A reduction in direct taxation increases consumers' disposable income and should boost household spending. The effect may be greater if taxes are cut for people on lower than average incomes. These tax-payers are likely to spend a greater percentage of their disposable income.



Lower interest rates

A relaxation of monetary policy through lower interest rates encourages the demand for credit, reduces saving and increases consumers' real 'effective' disposable incomes; all of which will boost consumption and demand. It may also encourage firms to invest, as the marginal cost of investment will fall.   Remember that interest rates are not set by the government. The Bank of England now sets interest rates each month at the meetings of the Monetary Policy Committee.


Depreciation of the exchange rate

A lower value for the pound should lead to a rise in the orders of exports from UK firms and to a reduction of import penetration by making exports cheaper and imports more expensive.


Remember the importance of time lags!

Government policies to stimulate increased aggregate demand for domestic output take time to have their effect. There are variable time lags between the government reflating the economy using fiscal and or monetary policy and the final effect on output and employment in specific industries.


Structural Unemployment



There are a number of different approaches that can be adopted to help alleviate structural unemployment. These are sometimes known as active labour market policies. The first involves direct government action to match jobs to the unemployed.


Regional policy incentives

Gives grants and subsidies to firms to locate in areas of high unemployment. However, this does not solve the problem of occupational immobility. Often regional policy requires extra retraining schemes to give workers the relevant skills to allow them to take up new jobs.


Investment in worker training

Spending on training schemes to re-skill the unemployed through investment in vocational education or guaranteed work experience for unemployed "outsiders" in the labour market.



Improving geographical mobility of labour

The government could provide grants or low cost housing to encourage workers to move to other regions where there are jobs. The problem with this policy is that people are inherently immobile as they are often bound by family and social ties.


Market solution - no need for government to get involved!

One approach is to simply leave the problem of structural unemployment to the market. Some economists argue that intervention slows the natural reallocation of resources to high growth areas and only makes the problem worse. In areas of above average unemployment it may make some sense to allow wage levels to fall to attract new capital into an area.


Frictional Unemployment

Lower real values of unemployment benefit and improved job information

The implementation of the Job Seeker's Allowance in 1996 ensures that workers are actively seeking work as the payment of benefit is dependent on them proving this at fortnightly interviews.

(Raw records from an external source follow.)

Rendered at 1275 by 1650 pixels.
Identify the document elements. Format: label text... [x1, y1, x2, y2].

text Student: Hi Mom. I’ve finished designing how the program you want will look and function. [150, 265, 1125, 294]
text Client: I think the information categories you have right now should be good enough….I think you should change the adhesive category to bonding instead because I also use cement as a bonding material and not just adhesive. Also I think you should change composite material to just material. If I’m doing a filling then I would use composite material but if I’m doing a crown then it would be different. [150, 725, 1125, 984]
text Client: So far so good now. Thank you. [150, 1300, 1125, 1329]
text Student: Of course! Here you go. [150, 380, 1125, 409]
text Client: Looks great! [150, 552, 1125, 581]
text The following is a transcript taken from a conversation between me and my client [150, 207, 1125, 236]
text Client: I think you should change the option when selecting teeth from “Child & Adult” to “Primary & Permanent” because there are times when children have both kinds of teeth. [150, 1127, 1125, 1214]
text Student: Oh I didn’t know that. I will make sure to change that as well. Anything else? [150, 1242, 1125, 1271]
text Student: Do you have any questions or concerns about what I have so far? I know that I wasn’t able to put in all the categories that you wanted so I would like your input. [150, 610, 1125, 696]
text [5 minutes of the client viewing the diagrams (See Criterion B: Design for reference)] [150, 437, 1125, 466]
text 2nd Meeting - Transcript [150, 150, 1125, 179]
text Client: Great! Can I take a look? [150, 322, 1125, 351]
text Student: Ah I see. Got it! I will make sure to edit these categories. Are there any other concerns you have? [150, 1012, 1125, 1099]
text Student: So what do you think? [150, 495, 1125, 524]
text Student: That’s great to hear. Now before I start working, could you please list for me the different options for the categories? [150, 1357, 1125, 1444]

However, if the government reduced the real value of unemployment benefits, or limited the duration of a claim, search times between jobs could be reduced even further as workers would have to quickly take on new positions before their financial situations deteriorated.


Better information on job vacancies in the labour market can help to reduce job search.


Cuts in direct taxes

The government could reduce direct taxes for the low paid to increase the post tax wage and, therefore, encourage them to find work more quickly. The Labour Government is introducing a 10% starting rate of tax to encourage more low income groups back into work.


Most analysts believe that tax cuts on their own are insufficient to reduce frictional unemployment. Complementary reforms to the benefits system to reduce the problem of the poverty trap may also be needed.